There are a handful of other special characters. The most common are "\n", newline, and "\t", tab, but you can see the complete list by requesting help on ": ?'"', or ?"'". You’ll also sometimes see strings like "\u00b5", this is a way of writing non-English characters that works on all platforms:

x <- "\u00b5"
x
#> [1] "µ"

Multiple strings are often stored in a character vector, which you can create with c():

c("one", "two", "three")
#> [1] "one"   "two"   "three"

14.2.1 String length

Base R contains many functions to work with strings but we’ll avoid them because they can be inconsistent, which makes them hard to remember. Instead we’ll use functions from stringr. These have more intuitive names, and all start with str_. For example, str_length() tells you the number of characters in a string:

str_length(c("a", "R for data science", NA))
#> [1]  1 18 NA

The common str_ prefix is particularly useful if you use RStudio, because typing str_ will trigger autocomplete, allowing you to see all stringr functions:

14.2.2 Combining strings

To combine two or more strings, use str_c():

str_c("x", "y")
#> [1] "xy"
str_c("x", "y", "z")
#> [1] "xyz"

Use the sep argument to control how they’re separated:

str_c("x", "y", sep = ", ")
#> [1] "x, y"

Like most other functions in R, missing values are contagious. If you want them to print as "NA", use str_replace_na():

x <- c("abc", NA)
str_c("|-", x, "-|")
#> [1] "|-abc-|" NA
str_c("|-", str_replace_na(x), "-|")
#> [1] "|-abc-|" "|-NA-|"

As shown above, str_c() is vectorised, and it automatically recycles shorter vectors to the same length as the longest:

str_c("prefix-", c("a", "b", "c"), "-suffix")
#> [1] "prefix-a-suffix" "prefix-b-suffix" "prefix-c-suffix"
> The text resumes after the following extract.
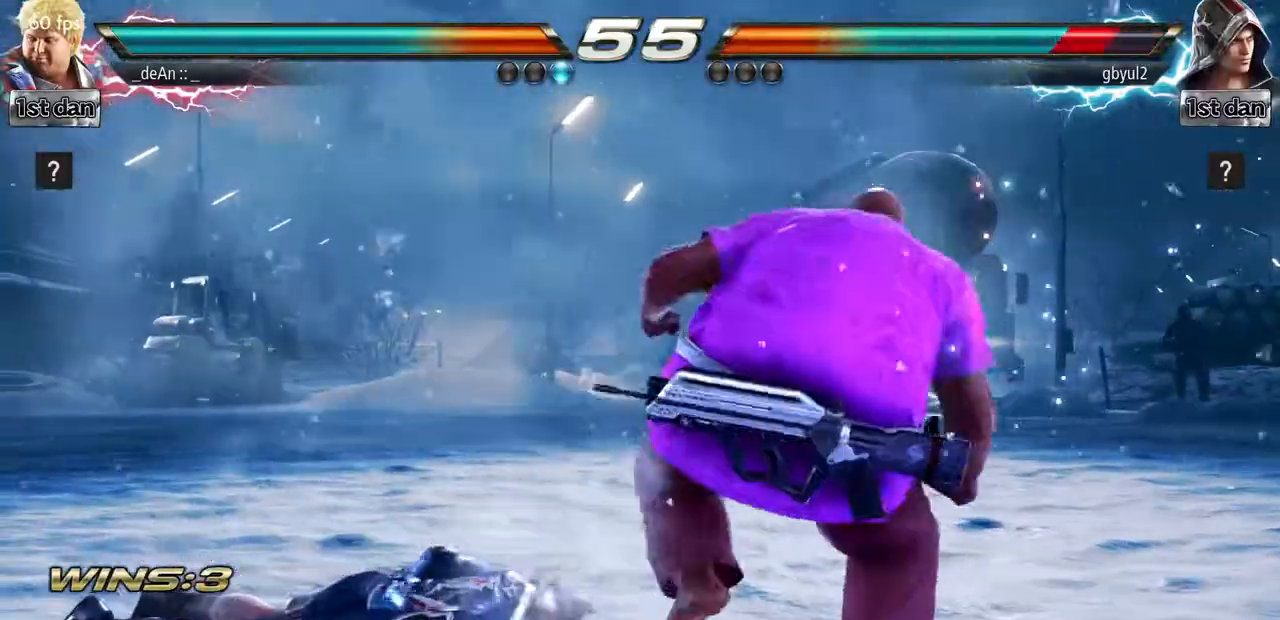
{"buttons": ["CIRCLE"], "left_stick": "center", "events": [[67, "left_stick", "left"], [133, "CROSS", "down"], [133, "left_stick", "down-left"], [267, "CROSS", "up"], [417, "CIRCLE", "down"], [434, "left_stick", "center"]]}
Objects of length 0 are silently dropped. This is particularly useful in conjunction with if:

name <- "Hadley"
time_of_day <- "morning"
birthday <- FALSE

str_c(
  "Good ", time_of_day, " ", name,
  if (birthday) " and HAPPY BIRTHDAY",
  "."
)
#> [1] "Good morning Hadley."

To collapse a vector of strings into a single string, use collapse:

str_c(c("x", "y", "z"), collapse = ", ")
#> [1] "x, y, z"

14.2.3 Subsetting strings

You can extract parts of a string using str_sub(). As well as the string, str_sub() takes start and end arguments which give the (inclusive) position of the substring:

x <- c("Apple", "Banana", "Pear")
str_sub(x, 1, 3)
#> [1] "App" "Ban" "Pea"
# negative numbers count backwards from end
str_sub(x, -3, -1)
#> [1] "ple" "ana" "ear"

Note that str_sub() won’t fail if the string is too short: it will just return as much as possible:

str_sub("a", 1, 5)
#> [1] "a"

You can also use the assignment form of str_sub() to modify strings:

str_sub(x, 1, 1) <- str_to_lower(str_sub(x, 1, 1))
x
#> [1] "apple"  "banana" "pear"

14.2.4 Locales

Above I used str_to_lower() to change the text to lower case. You can also use str_to_upper() or str_to_title(). However, changing case is more complicated than it might at first appear because different languages have different rules for changing case. You can pick which set of rules to use by specifying a locale:

# Turkish has two i's: with and without a dot, and it
# has a different rule for capitalising them:
str_to_upper(c("i", "ı"))
#> [1] "I" "I"
str_to_upper(c("i", "ı"), locale = "tr")
#> [1] "I" "I"

The locale is specified as a ISO 639 language code, which is a two or three letter abbreviation. If you don’t already know the code for your language, Wikipedia has a good list. If you leave the locale blank, it will use the current locale, as provided by your operating system.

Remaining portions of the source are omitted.